Number of Credits and Meeting Hours
Generally, the number of credits for the tutorial is determined by the work to be completed and should be comparable to that of a Gallatin classroom course. For example, the workload for a 4-credit tutorial might include a reading list of 6 to 10 books (depending on their length and complexity) and approximately 20 to 30 pages of writing over the course of the semester. It is up to the students and instructor to determine the specific format of the work to be evaluated by the instructor. They may choose several short papers, or a longer paper written in sections as the work progresses. For some tutorials, other kinds of work may be appropriate, e.g., video productions, paintings, music compositions, etc. The work for the tutorial should be submitted according to the schedule of due dates agreed on at the outset, and as with a classroom course, late work may be penalized.
The number of credits determine the meeting hours. While the days and times of the students' meetings with the instructor are “to be arranged,” instructors and students meet for a minimum number of hours per semester: for a 4-credit tutorial, the minimum number of contact hours is fourteen (14). In arranging contact hours, instructors and students may choose to meet every week for one hour, every other week for two hours, or less frequently, if appropriate, as long as they meet for a minimum of fourteen (14) hours over the course of the semester. Contact hours for a tutorial that is less than 4 credits should be prorated accordingly (e.g., a 2-credit tutorial should meet for a minimum of 7 hours).
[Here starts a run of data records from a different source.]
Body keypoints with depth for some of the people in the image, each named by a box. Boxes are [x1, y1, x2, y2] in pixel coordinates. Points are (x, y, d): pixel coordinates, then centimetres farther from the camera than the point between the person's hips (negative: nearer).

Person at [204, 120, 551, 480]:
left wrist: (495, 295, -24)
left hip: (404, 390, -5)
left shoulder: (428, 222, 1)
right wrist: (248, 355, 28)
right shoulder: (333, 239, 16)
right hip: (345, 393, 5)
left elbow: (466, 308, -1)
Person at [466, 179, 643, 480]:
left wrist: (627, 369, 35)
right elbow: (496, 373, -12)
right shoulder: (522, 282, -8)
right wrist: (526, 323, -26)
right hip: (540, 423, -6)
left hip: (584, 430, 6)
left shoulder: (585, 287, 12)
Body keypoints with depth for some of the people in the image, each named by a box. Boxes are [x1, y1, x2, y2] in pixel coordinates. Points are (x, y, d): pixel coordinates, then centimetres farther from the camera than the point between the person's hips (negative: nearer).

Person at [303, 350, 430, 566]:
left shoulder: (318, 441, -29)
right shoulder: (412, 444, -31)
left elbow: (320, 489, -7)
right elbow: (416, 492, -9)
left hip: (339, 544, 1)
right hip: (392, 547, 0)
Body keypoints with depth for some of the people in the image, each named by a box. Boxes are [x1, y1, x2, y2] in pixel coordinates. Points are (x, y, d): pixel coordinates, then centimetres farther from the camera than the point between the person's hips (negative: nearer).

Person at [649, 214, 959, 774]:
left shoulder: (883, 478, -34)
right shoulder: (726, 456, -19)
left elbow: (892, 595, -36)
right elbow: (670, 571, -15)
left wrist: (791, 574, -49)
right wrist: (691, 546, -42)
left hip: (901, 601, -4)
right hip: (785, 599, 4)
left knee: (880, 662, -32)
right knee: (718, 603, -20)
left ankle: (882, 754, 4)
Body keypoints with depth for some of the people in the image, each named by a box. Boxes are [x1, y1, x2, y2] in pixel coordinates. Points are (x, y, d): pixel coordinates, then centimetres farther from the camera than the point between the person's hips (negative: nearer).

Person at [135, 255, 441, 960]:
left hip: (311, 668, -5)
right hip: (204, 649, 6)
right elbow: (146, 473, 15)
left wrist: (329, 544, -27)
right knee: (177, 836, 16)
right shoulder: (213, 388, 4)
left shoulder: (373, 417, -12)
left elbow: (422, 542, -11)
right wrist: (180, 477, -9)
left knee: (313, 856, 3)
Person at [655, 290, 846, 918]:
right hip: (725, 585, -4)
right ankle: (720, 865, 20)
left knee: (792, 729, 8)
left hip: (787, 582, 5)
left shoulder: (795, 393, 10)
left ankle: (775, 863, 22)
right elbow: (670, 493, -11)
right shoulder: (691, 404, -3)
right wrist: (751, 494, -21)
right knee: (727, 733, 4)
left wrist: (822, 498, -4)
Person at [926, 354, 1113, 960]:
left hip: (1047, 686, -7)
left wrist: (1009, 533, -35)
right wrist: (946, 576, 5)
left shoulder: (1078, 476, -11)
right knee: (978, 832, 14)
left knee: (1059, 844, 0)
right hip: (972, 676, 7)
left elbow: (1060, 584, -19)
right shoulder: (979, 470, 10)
As in any other course, the students should come prepared for these meetings by completing readings and written work on time.
Students and instructors may establish meeting times and places for the tutorial, however, long distance tutorials (where the students and instructor cannot meet together) are not generally permitted.
While students are encouraged to engage in independent work with the University faculty, the Gallatin program is designed for a careful balance between independent and classroom experience. Graduate students may therefore take a maximum of 12 credits of Individualized Projects. This includes any combination of Independent Study, Tutorial, Internship and Private Lesson credit. If a student receives credit for Course Equivalency, this will decrease that graduate student's allowance of Individualized Project credit.
Composition of the Tutorial Group
Tutorial groups must include at least two students, but no more than a total of five students. At least one member of a Tutorial group must be a Gallatin student.
Both the instructor’s and adviser’s approval of the proposal are required. While the instructor may agree to supervise the student’s work, the student’s adviser determines whether it is appropriate for the student to undertake a tutorial. After submitting the online Tutorial Proposal form, the student should follow up with both their adviser and instructor to make sure their approvals have been sent to Gallatin’s Faculty Committee on Individualized Studies.
Enrollment in a tutorial also requires the approval of the Gallatin Faculty Committee on Individualized Studies.Students should coordinate the submission of their proposal forms because the Committee cannot begin the review of a tutorial until they receive completed proposal forms from at least two members of the tutorial.
Please note that submitting a proposal does not guarantee approval of a tutorial.